After releasing a couple of solo albums, Bob Mould formed another power trio. Unlike Hüsker Dü, where Grant Hart was an important songwriter and vocalist and Greg Norton was also central to the band’s sound, Sugar is Mould’s show; his two new recruits, bassist David Barbe and drummer Malcolm Travis, are unobtrusive and stay out of the limelight, although Barbe has gone on to a successful production career with the Drive-By Truckers. Sugar’s albums are better produced than Hüsker Dü’s and can be found in bargain bins everywhere; but I don’t think they’re a match for Hüsker Dü overall, missing the poppy counterpoint that Hart’s songs provided.

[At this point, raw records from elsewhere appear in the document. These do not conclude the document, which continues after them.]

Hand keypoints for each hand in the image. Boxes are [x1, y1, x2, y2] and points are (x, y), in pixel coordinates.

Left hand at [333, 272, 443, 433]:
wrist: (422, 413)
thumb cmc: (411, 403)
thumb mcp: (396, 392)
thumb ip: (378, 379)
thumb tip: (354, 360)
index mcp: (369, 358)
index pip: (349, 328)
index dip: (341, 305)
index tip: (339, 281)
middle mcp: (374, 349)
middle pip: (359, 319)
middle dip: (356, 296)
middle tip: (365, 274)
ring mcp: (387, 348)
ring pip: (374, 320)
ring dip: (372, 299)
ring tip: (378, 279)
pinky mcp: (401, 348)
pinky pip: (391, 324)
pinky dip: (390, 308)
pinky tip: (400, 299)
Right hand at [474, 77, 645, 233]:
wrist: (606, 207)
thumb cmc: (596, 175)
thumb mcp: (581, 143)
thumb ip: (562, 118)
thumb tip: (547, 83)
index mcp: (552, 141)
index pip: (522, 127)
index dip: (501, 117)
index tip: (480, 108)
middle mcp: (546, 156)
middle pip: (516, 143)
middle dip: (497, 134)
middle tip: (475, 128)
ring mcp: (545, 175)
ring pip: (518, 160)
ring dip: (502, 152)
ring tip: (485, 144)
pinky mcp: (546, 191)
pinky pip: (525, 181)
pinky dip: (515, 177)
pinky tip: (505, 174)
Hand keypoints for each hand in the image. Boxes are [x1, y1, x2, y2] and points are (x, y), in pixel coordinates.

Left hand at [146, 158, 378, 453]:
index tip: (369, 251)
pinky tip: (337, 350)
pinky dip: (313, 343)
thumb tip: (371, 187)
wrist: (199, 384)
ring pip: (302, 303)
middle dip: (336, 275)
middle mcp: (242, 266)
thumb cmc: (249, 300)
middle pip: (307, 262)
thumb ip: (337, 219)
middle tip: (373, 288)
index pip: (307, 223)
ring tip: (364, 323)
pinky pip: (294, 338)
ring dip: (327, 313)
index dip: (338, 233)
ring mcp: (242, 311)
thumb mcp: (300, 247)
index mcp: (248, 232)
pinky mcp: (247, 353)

The best songs are when Mould steps furthest outside of the early 1990’s alternative conventions that this album is steeped in. Mould’s work in Hüsker Dü was a formative influence on much of the grunge/alternative movement in the early 1990s, so it’s just a natural progression for him to sound like this – but it’s the faux-classical keyboard break of ‘Hoover Dam’, the acoustic ‘If I Can’t Change Your Mind’, and the big sounding closer ‘Man On The Moon’ that are my favourite moments on Copper Blue.
Copper Blue is a solid album of songs, but it’s too unimaginative to rate among Bob Mould’s strongest output.